Children: LoEIII [26]
< 5 years
or
≤ 20 kg
  • 0.1 mg/kg immediately (maximum 2 mg/dose)
  • Repeat 0.1mg/kg (maximum 2 mg/dose), up
    to total dose of 10 mg.
    ≥ 5 years
    or
    > 20 kg
  • 0.4–2mg immediately
  • Repeat 0.1mg/kg  (maximum 2mg/dose), up
    to total dose of 10 mg
    Adults: LoEIII
    Adults
  • 0.4–2 mg immediately
  • Double the dose each time (e.g.: 0.8mg, 2mg, 4 mg), up to total dose of 10 mg.

    LoEIII [26]

    • Naloxone has a short duration of action (45 minutes) - continue to monitor closely as further doses of naloxone may be needed while awaiting and during transport
    • In patients addicted to opioids, naloxone may precipitate an acute withdrawal syndrome after several hours. This must not prevent the use of naloxone.
    • Refer all patients.

    Paracetamol poisoning T39.1 + (X40.99/X60.99/Y10.99)

    All symptomatic patients or those with a history of significant single ingestion (≥ 200 mg/kg or 10 g, whichever is less) should be referred urgently for paracetamol blood level (taken at least 4 hours post-ingestion) and consideration of acetylcysteine.

    Where referral is delayed:

    • N‐acetylcysteine, oral, 140 mg/kg immediately.
      • Followed by 70 mg/kg 4 hourly, for seventeen doses.

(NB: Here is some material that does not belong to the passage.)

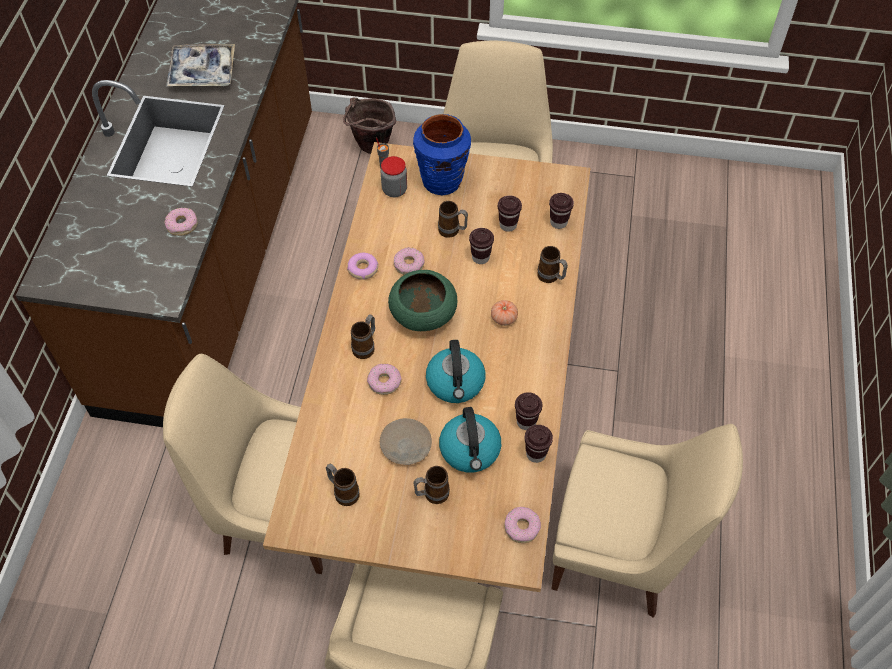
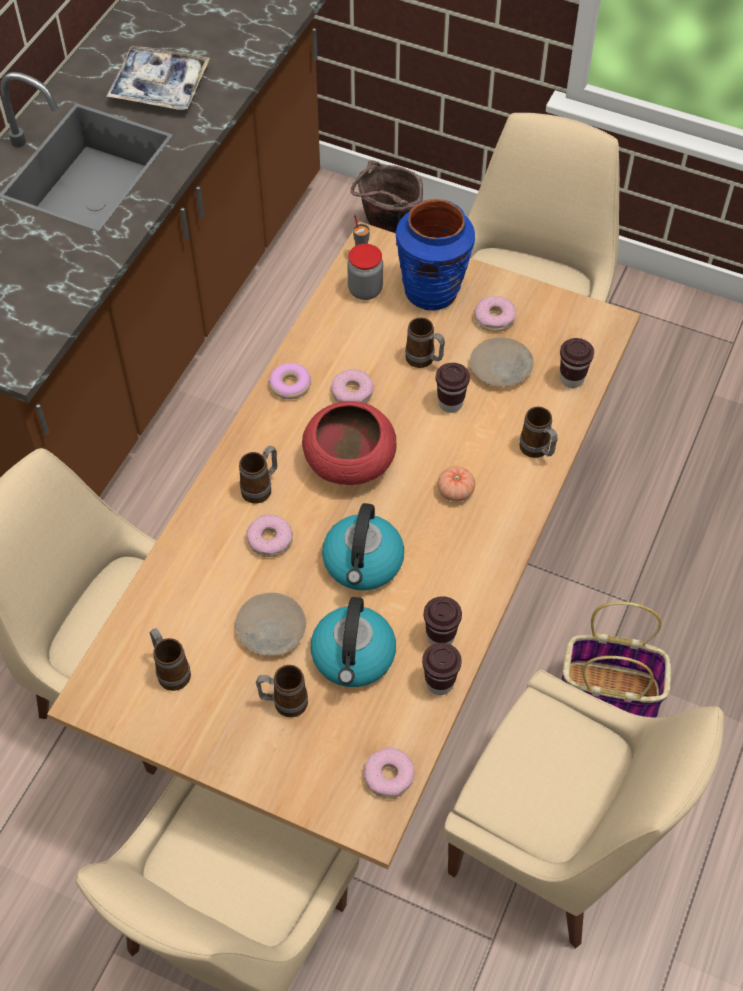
camera: 15 degrees right, 0 degrees up
(182, 225) = (70, 278): donut -> donut (494, 318)
(423, 315) = (350, 463): green bowl -> red bowl
(508, 225) = (501, 368): brown cup -> beige plate
(624, 436) = (610, 693): none -> basket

    Note: Avoid giving together with activated charcoal, as systemic absorption and effect of N-acetylcysteine is reduced.

    LoE:III[i]

    REFERRAL

    • All intentional overdoses.
    • All symptomatic patients.
    • All children in whom toxicity can be expected, e.g. ingestion with:
      • paracetamol ≥ 200 mg/kg or 10 g (whichever is less)
        LoE: III [27]
      • anti-epileptics
      • warfarin
      • anticholinergics
      • antihypertensives
      • tricyclic antidepressants
      • sulphonylureas
      • paraffin (unless patient has a normal respiratory rate after 6 hours)
      • iron tablets

    If in doubt, consult the referral hospital or Poisons Information Helpline.